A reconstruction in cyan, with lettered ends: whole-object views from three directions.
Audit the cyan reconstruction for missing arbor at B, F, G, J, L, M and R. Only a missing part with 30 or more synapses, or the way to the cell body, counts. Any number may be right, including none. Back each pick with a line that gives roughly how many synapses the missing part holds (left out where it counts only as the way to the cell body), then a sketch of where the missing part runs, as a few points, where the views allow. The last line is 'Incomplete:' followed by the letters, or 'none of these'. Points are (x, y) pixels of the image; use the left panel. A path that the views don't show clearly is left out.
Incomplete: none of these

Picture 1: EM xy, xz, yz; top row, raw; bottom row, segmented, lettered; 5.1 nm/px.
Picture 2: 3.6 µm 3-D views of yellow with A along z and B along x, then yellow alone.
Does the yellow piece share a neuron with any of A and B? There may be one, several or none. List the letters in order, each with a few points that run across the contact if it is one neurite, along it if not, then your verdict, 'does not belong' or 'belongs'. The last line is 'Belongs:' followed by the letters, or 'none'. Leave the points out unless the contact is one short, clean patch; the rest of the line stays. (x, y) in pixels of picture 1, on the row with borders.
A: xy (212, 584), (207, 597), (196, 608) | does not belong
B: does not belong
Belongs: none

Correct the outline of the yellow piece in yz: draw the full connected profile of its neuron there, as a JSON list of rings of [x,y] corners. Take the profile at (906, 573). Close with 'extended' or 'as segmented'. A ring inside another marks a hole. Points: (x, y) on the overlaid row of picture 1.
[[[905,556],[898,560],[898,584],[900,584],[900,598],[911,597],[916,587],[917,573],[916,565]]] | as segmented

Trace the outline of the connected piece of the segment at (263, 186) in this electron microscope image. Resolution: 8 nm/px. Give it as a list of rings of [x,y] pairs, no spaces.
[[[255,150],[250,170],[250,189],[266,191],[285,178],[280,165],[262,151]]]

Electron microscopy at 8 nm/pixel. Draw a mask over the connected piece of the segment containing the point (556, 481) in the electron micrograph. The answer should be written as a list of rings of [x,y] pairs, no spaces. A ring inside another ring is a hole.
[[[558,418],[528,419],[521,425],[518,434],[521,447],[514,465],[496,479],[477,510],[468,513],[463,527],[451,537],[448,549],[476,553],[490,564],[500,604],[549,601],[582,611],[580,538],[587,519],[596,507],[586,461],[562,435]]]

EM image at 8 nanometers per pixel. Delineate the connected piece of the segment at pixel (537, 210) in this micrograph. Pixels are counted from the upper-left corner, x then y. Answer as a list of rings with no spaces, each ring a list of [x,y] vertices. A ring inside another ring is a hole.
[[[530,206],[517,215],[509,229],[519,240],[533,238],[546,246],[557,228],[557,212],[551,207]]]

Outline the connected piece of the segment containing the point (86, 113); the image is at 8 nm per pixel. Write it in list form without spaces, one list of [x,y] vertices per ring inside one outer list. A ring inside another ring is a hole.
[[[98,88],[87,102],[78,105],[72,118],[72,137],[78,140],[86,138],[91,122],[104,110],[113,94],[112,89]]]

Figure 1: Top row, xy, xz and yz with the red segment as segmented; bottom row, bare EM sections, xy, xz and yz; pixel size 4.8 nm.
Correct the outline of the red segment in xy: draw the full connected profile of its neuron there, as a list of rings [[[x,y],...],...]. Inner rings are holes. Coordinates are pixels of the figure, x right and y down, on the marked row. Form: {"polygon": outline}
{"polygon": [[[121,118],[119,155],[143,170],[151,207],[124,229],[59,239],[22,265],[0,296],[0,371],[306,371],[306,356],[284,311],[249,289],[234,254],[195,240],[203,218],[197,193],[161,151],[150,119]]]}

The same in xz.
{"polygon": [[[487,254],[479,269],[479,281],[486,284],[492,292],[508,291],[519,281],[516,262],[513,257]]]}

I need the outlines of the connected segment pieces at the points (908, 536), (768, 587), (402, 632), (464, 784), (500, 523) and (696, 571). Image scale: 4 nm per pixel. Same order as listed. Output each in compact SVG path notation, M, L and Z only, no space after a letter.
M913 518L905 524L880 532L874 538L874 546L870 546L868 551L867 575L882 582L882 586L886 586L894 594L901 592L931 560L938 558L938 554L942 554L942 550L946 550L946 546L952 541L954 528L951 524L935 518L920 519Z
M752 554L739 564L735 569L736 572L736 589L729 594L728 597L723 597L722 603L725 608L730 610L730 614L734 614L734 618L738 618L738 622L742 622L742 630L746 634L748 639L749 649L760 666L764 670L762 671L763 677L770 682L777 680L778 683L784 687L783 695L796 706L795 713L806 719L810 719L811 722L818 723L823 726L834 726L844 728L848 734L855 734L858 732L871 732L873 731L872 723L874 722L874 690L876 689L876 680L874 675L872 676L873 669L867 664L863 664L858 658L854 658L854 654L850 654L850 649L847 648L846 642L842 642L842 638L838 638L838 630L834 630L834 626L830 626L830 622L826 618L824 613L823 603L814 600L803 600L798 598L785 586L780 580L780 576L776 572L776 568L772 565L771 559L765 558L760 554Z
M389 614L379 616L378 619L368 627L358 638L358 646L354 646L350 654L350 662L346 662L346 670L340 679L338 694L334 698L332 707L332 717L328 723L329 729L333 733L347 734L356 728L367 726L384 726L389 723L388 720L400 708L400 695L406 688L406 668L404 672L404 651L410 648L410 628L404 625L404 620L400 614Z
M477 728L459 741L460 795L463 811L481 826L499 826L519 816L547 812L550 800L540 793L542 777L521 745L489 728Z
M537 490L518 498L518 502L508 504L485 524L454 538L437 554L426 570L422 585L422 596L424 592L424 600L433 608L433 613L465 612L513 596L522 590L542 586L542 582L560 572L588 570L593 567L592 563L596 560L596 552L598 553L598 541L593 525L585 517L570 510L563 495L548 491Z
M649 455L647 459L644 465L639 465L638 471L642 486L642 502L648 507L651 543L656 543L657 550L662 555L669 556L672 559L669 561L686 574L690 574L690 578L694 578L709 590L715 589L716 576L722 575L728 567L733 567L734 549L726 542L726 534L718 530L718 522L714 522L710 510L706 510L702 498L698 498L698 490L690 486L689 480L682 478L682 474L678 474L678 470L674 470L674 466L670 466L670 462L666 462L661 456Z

* [Exercise directions]: What is needed is every line of the records above that contains the word "lettered".

* [Answer]:
A reconstruction in cyan, with lettered ends: whole-object views from three directions.
Picture 1: EM xy, xz, yz; top row, raw; bottom row, segmented, lettered; 5.1 nm/px.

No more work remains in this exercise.